What Putin Really Wants With Ukraine – It’s About Power and Control
By Rachel Puryear
As the world watches the Russian invasion of Ukraine, and overwhelmingly supports and admires the bravery and courage of the Ukrainian people in resisting the invasion; onlookers theorize various motivations for Putin to carry out this egregious and wholly unprovoked attack.
Robbing Ukraine’s natural resources, which include oil and gas, is presumed by many to be a primary motive. Certainly, Ukraine does have valuable natural resources, and this has been the motive for multiple wars in recent history. Putin has also certainly long since demonstrated a willingness to bleed others dry to enrich himself, which is how he became Russia’s top billionaire.
However, it goes even deeper than that. There’s another reason circulating as being Putin’s primary motive for invading Ukraine – it’s about destabilizing Ukraine’s democracy, in order for Putin to maintain power and control over that part of the world. And what we’re seeing from Putin is, on a large scale, what all abusers do when their power over others is threatened (though it’s usually happening on a much smaller scale) – isolate, and control.

To give context for the situation, here is a very abbreviated summary of Putin coming to power:
- Over the past few decades, Putin has rigged Russian elections (because he couldn’t win a fair one). He’s taken over control of the entire government and media in Russia. He’s suppressed free speech in Russia – by laws, and by intimidation through violence and murder. He has robbed the Russian people so blind that he and a few other oligarchs close to him now have most of the wealth in Russia – while most of the Russian people don’t have much.
- Putin has also played the victim (an underrated abuser tactic) where other world leaders have rightfully called him out. For example, Putin interfered with the 2016 U.S. election partly to destabilize democracy, but it was also personal because Hillary Clinton and then-President Obama might have (rightfully so) previously spoken favorably of protests against Putin.
So now, Putin wants to maintain that power. Ukraine once belonged to the Soviet Union, and Putin views former Soviet countries as still belonging to him. Like any abuser, he doesn’t like to see people he thinks are his get away from his grip – and he doesn’t mind hurting others at all to prevent that from happening.
Ukraine has, in Putin’s view, presented a thorn in the side of his power – particularly since 2014, when pro-democracy Ukrainian protestors drove out their previous deeply corrupt, Putin-friendly oligarch president, Yanukovych; and then later electing Zelenskyy in a landslide vote in 2019, after the latter ran on a campaign promising to stamp out oligarchy and political cronyism.
Invading Ukraine is about Putin wanting to maintain his power. Even though it’s a separate country from Russia, Putin doesn’t want a successful democracy bordering Russia.
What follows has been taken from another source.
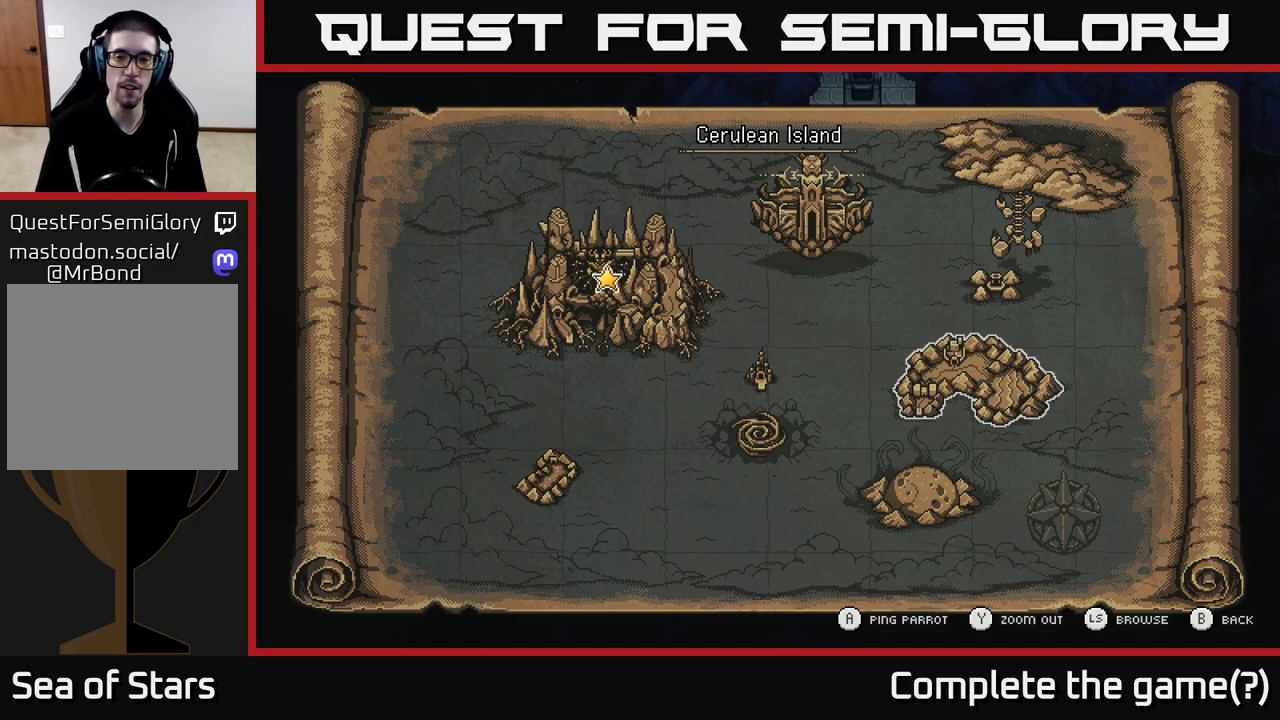
{"buttons": [], "left_stick": "center", "right_stick": "center", "events": []}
Because a successful democracy anywhere – but especially one in close proximity, is a threat to his power, and a threat to oligarchy and kleptocracy everywhere.
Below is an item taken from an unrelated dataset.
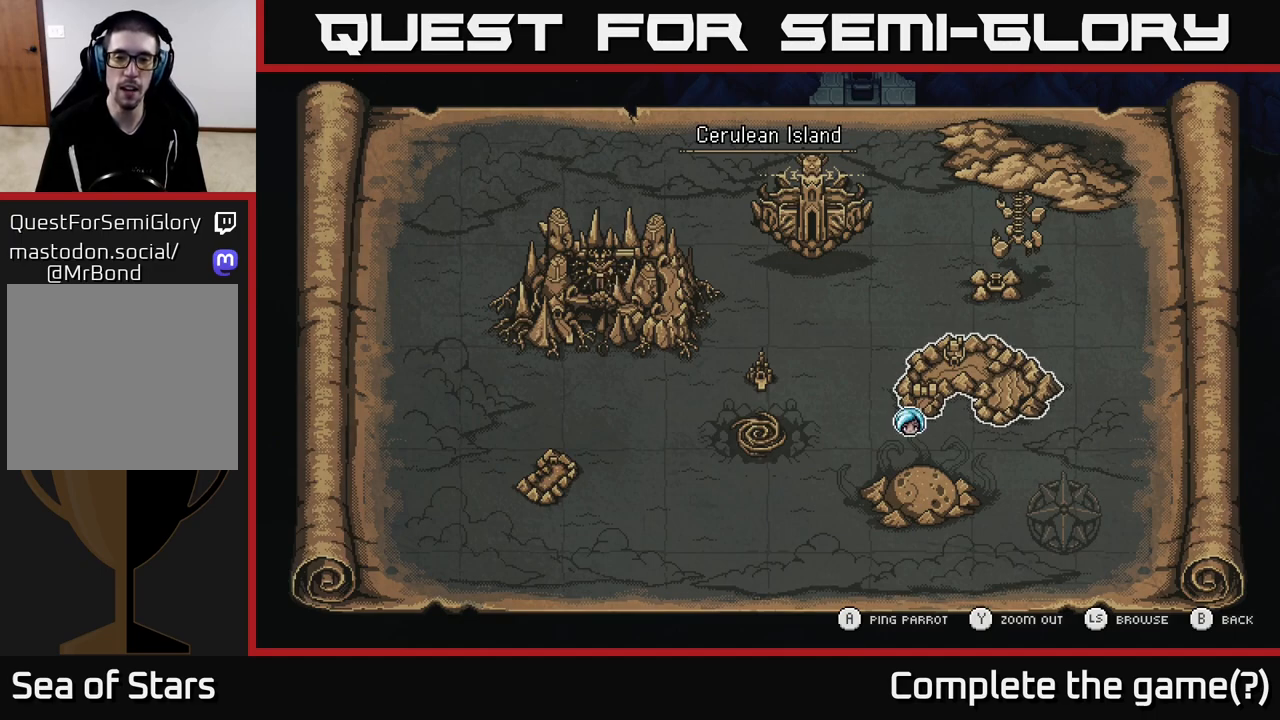
{"buttons": [], "left_stick": "center", "right_stick": "center", "events": [[83, "left_stick", "right"], [333, "left_stick", "center"]]}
That is why Putin is so desperate to isolate Ukraine, and try to force them under his control. He does not want Ukrainians to show Russians and people in other surrounding countries that democracy can work, and inspire them to demand the same at home.
For Putin, stealing everything the Russian people have from them has made him astoundingly wealthy – but that’s only half of it. Greed is a motivator for him, but it doesn’t entirely explain this theft. The other half is about controlling people under him by impoverishing them, by never letting them have or keep anything for themselves. People who are hungry, cold, and living in shitholes cannot stand up and fight back nearly as effectively as people who are well fed, warm, and living reasonably comfortably. This is the twofold nature of any financial abuse, which is an important element of abuse in general.
Yes, Putin really is that evil. This is why efforts to appeal to empathy and decency in him will fail, because he has none of those things. The only option with people like this, is to fight back against them and take them down. Ukrainians clearly understand this.
Putin’s efforts to undermine democracy in the West – such as spreading misinformation to steer elections; including the 2016 U.S. election, and Brexit – are also about him trying to maintain his power. There’s a saying from the late Dr. Martin Luther King, Jr. that injustice anywhere is a threat to justice everywhere – and that’s absolutely true.
What’s also true, is that freedom and democracy anywhere is a threat to dictatorships and kleptocrats like Putin everywhere.
This is why Putin finds Ukraine so threatening to him, even though it’s a separate nation from Russia. Because once people see other people enjoying freedom, they start wanting it for themselves, too – because they realize that there is another, better way.